Third woman member from the Northern Region
- In office 1960–1965
- Preceded by: New
- Succeeded by: Position abolished

Personal details
- Born: Victoria Nyarko 24 May 1934 Gold Coast
- Party: Convention People's Party
- Education: Wesley Girls' High School; St. Augustine's College;
- Alma mater: University of Ghana

= Victoria Nyarko =

Ghanaian politician

Victoria Nyarko was a Ghanaian civil servant and politician. She served as a member of the Parliament of Ghana from 1960 to 1966. She was the Third Member for the Northern Region from 1960 to 1966.
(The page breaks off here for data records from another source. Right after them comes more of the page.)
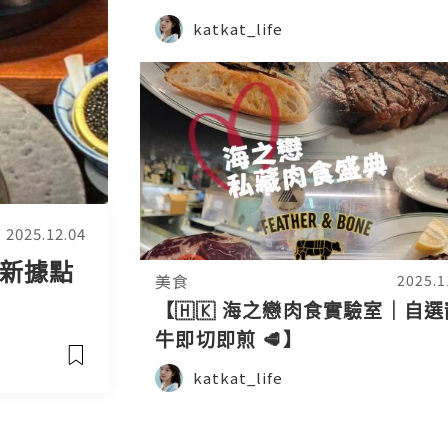
katkat_life
2025.12.04
新據點
美食
2025.1
【🇭🇰 海之戀肉食實驗室｜自選
牛即切即煎 🥩】
katkat_life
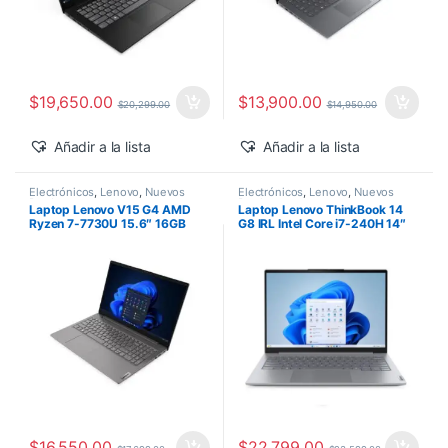
$
19,650.00
$
13,900.00
$
20,299.00
$
14,950.00
Añadir a la lista
Añadir a la lista
Electrónicos
,
Lenovo
,
Nuevos
Electrónicos
,
Lenovo
,
Nuevos
Productos
Productos
Laptop Lenovo V15 G4 AMD
Laptop Lenovo ThinkBook 14
Ryzen 7-7730U 15.6″ 16GB
G8 IRL Intel Core i7-240H 14″
1TB SSD M.2 Windows 11 Pro
16GB 512GB SSD Windows 11
Pro
$
16,550.00
$
22,799.00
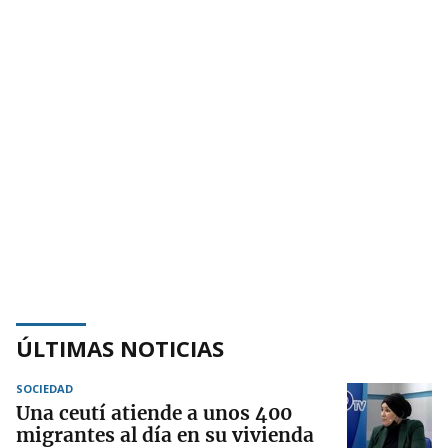
ÚLTIMAS NOTICIAS
SOCIEDAD
Una ceutí atiende a unos 400
migrantes al día en su vivienda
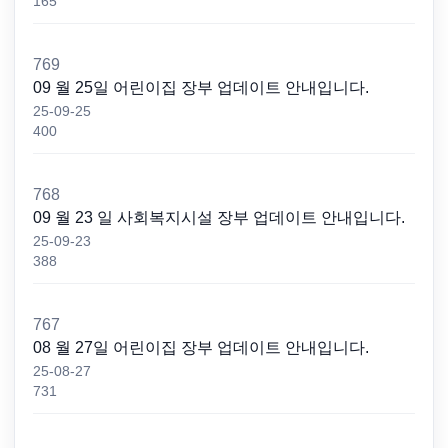
165
769
09 월 25일 어린이집 장부 업데이트 안내입니다.
25-09-25
400
768
09 월 23 일 사회복지시설 장부 업데이트 안내입니다.
25-09-23
388
767
08 월 27일 어린이집 장부 업데이트 안내입니다.
25-08-27
731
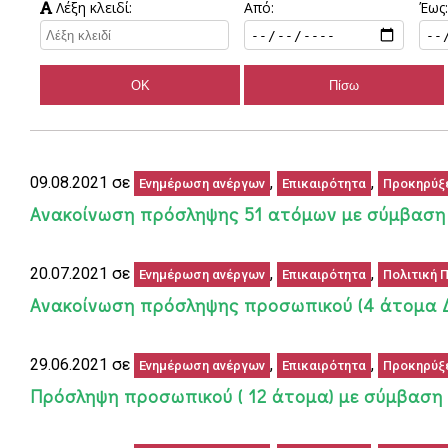
Λέξη κλειδί:
Από:
Έως:
09.08.2021 σε
,
,
Ενημέρωση ανέργων
Επικαιρότητα
Προκηρύξ
Ανακοίνωση πρόσληψης 51 ατόμων με σύμβαση Σ.
20.07.2021 σε
,
,
Ενημέρωση ανέργων
Επικαιρότητα
Πολιτική 
Ανακοίνωση πρόσληψης προσωπικού (4 άτομα Δ
29.06.2021 σε
,
,
Ενημέρωση ανέργων
Επικαιρότητα
Προκηρύξ
Πρόσληψη προσωπικού ( 12 άτομα) με σύμβαση ι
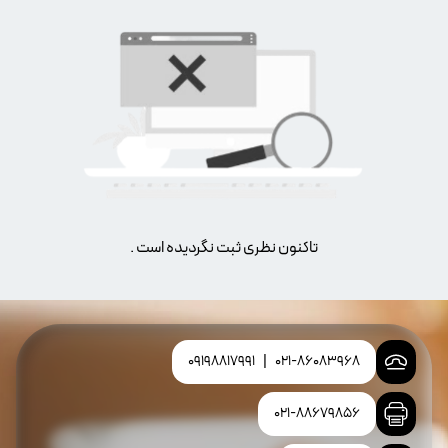
تاکنون نظری ثبت نگردیده است .
09198817991
|
021-86083968
021-88679856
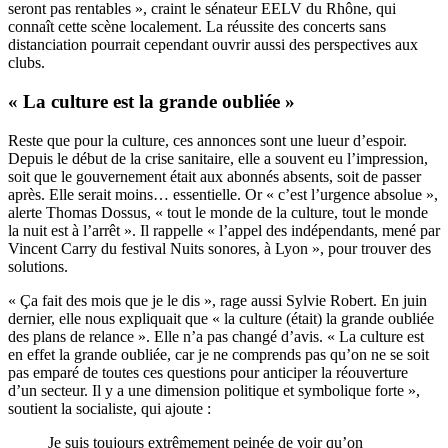
seront pas rentables », craint le sénateur EELV du Rhône, qui
connaît cette scène localement. La réussite des concerts sans
distanciation pourrait cependant ouvrir aussi des perspectives aux
clubs.
« La culture est la grande oubliée »
Reste que pour la culture, ces annonces sont une lueur d’espoir.
Depuis le début de la crise sanitaire, elle a souvent eu l’impression,
soit que le gouvernement était aux abonnés absents, soit de passer
après. Elle serait moins… essentielle. Or « c’est l’urgence absolue »,
alerte Thomas Dossus, « tout le monde de la culture, tout le monde
la nuit est à l’arrêt ». Il rappelle «
l’appel des indépendants
, mené par
Vincent Carry du festival Nuits sonores, à Lyon », pour trouver des
solutions.
« Ça fait des mois que je le dis », rage aussi Sylvie Robert. En juin
dernier, elle
nous expliquait
que « la culture (était) la grande oubliée
des plans de relance ». Elle n’a pas changé d’avis. « La culture est
en effet la grande oubliée, car je ne comprends pas qu’on ne se soit
pas emparé de toutes ces questions pour anticiper la réouverture
d’un secteur. Il y a une dimension politique et symbolique forte »,
soutient la socialiste, qui ajoute :
Je suis toujours extrêmement peinée de voir qu’on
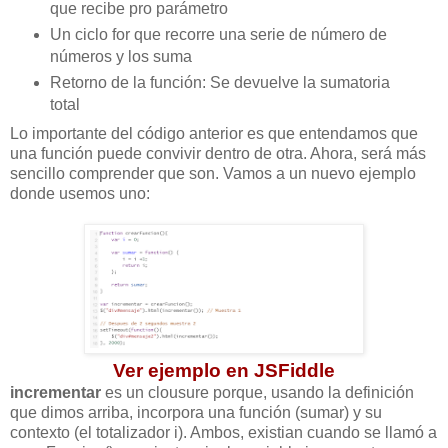
que recibe pro parámetro
Un ciclo for que recorre una serie de número de
números y los suma
Retorno de la función: Se devuelve la sumatoria
total
Lo importante del código anterior es que entendamos que
una función puede convivir dentro de otra. Ahora, será más
sencillo comprender que son. Vamos a un nuevo ejemplo
donde usemos uno:
Ver ejemplo en JSFiddle
incrementar
es un clousure porque, usando la definición
que dimos arriba, incorpora una función (sumar) y su
contexto (el totalizador i). Ambos, existian cuando se llamó a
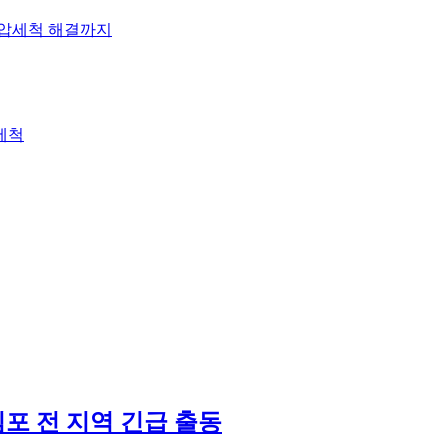
고압세척 해결까지
세척
김포 전 지역 긴급 출동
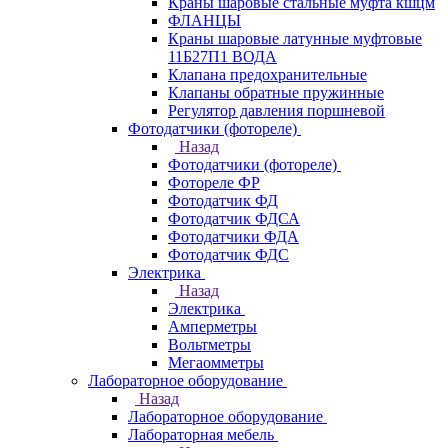
Краны шаровые стальные муфта кшцм
ФЛАНЦЫ
Краны шаровые латунные муфтовые
11Б27П1 ВОДА
Клапана предохранительные
Клапаны обратные пружинные
Регулятор давления поршневой
Фотодатчики (фотореле)
Назад
Фотодатчики (фотореле)
Фотореле ФР
Фотодатчик ФД
Фотодатчик ФДСА
Фотодатчики ФДА
Фотодатчик ФДС
Электрика
Назад
Электрика
Амперметры
Вольтметры
Мегаомметры
Лабораторное оборудование
Назад
Лабораторное оборудование
Лабораторная мебель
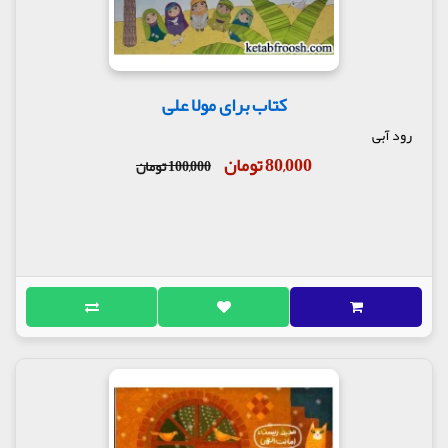
کتاب برای مولا علی
رود آبی
80,000 تومان
100,000 تومان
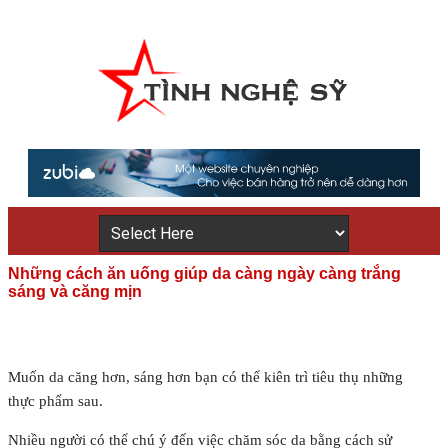
Những cách ăn uống giúp da càng ngày càng trắng
sáng và căng mịn
Muốn da căng hơn, sáng hơn bạn có thể kiên trì tiêu thụ những
thực phẩm sau.
Nhiều người có thể chú ý đến việc chăm sóc da bằng cách sử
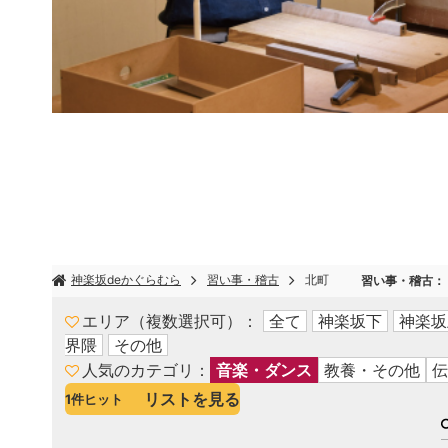
神楽坂deかぐらむら
習い事・稽古
北町
習い事・稽古
：
エリア（複数選択可）
全て
神楽坂下
神楽坂
界隈
その他
人気のカテゴリ
音楽・ダンス
教養・その他
伝
リストを見る
1
件ヒット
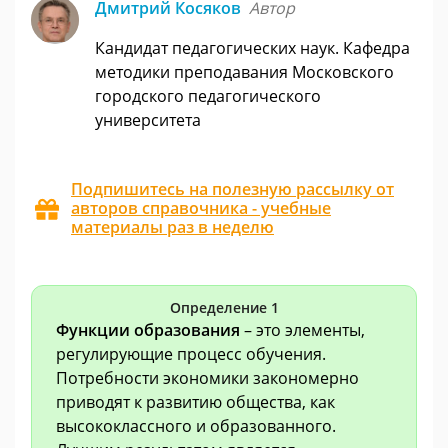
Дмитрий Косяков
Автор
Кандидат педагогических наук. Кафедра
методики преподавания Московского
городского педагогического
университета
Подпишитесь на полезную рассылку от
авторов справочника - учебные
материалы раз в неделю
Определение 1
Функции образования
– это элементы,
регулирующие процесс обучения.
Потребности экономики закономерно
приводят к развитию общества, как
высококлассного и образованного.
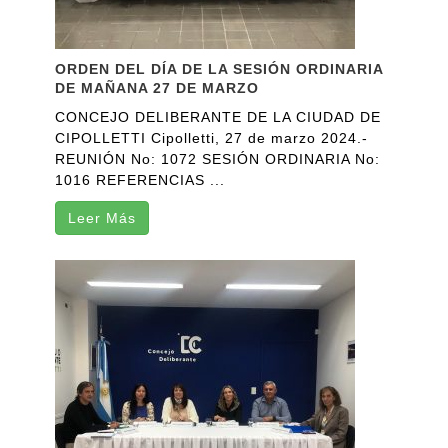
ORDEN DEL DÍA DE LA SESIÓN ORDINARIA
DE MAÑANA 27 DE MARZO
CONCEJO DELIBERANTE DE LA CIUDAD DE
CIPOLLETTI Cipolletti, 27 de marzo 2024.-
REUNIÓN No: 1072 SESIÓN ORDINARIA No:
1016 REFERENCIAS ...
Leer Más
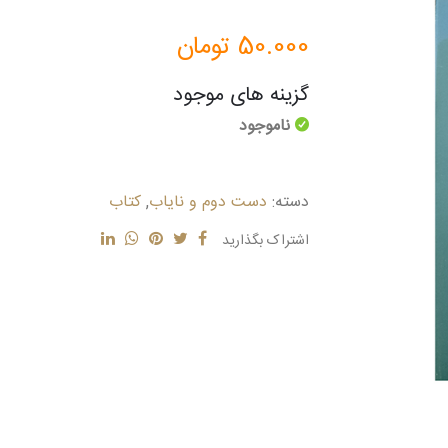
50.000
تومان
گزینه های موجود
ناموجود
دسته:
دست دوم و نایاب
,
کتاب
اشتراک بگذارید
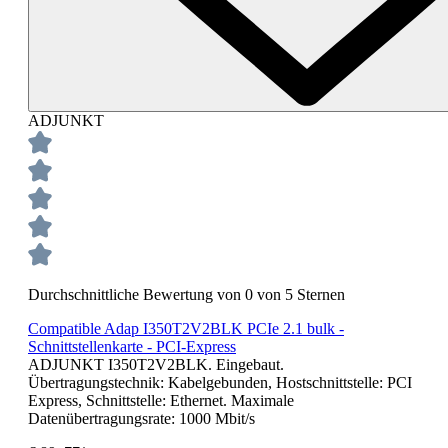
ADJUNKT
Durchschnittliche Bewertung von 0 von 5 Sternen
Compatible Adap I350T2V2BLK PCIe 2.1 bulk -
Schnittstellenkarte - PCI-Express
ADJUNKT I350T2V2BLK. Eingebaut.
Übertragungstechnik: Kabelgebunden, Hostschnittstelle: PCI
Express, Schnittstelle: Ethernet. Maximale
Datenübertragungsrate: 1000 Mbit/s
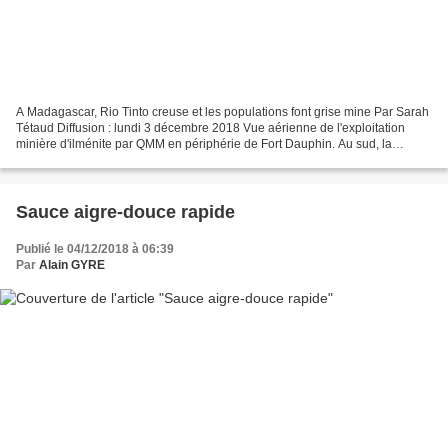
A Madagascar, Rio Tinto creuse et les populations font grise mine Par Sarah
Tétaud Diffusion : lundi 3 décembre 2018 Vue aérienne de l'exploitation
minière d'ilménite par QMM en périphérie de Fort Dauphin. Au sud, la
lagune dans laquelle les pêcheurs...
Sauce aigre-douce rapide
Publié le 04/12/2018 à 06:39
Par
Alain GYRE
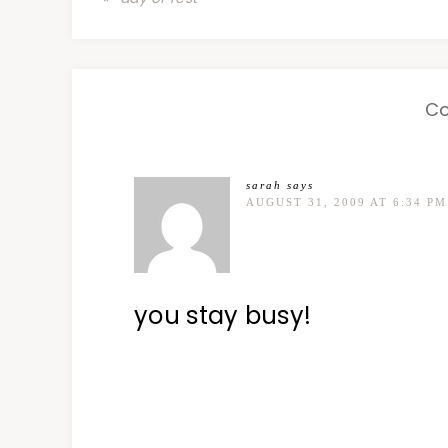
C
sarah
says
AUGUST 31, 2009 AT 6:34 PM
you stay busy!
== Early life and education ==
Nyarko was born on 24 May 1934 at Nsawam. She had her early education at the Nsawam Methodist School and the Accra Methodist School, and later proceeded to Wesley Girls' High School, Cape Coast in 1949. Following her graduation in 1952, she entered St. Augustine's College, Cape Coast, in 1953 to study her sixth form courses. She passed the Cambridge Higher Certificate examinations with exemption in the Arts subjects in 1954. She enrolled at the University of the Gold Coast (now the University of Ghana) in October 1955 to study geography with Economics as a subsidiary subject. She graduated with her Bachelor of Arts degree in June 1958.

== Career and politics ==
Nyarko begun as an education officer at the Ghana Secondary Technical School in September 1958. In October 1959, she was appointed assistant secretary to the Ministry of Foreign Affairs, and in June 1960, she entered parliament. On 27 June 1960, she was among the 10 women who were elected unopposed on the ticket of the Convention People's Party. She entered parliament at the age of 26 as the Third Member for the Northern Region. She remained in parliament until 1965.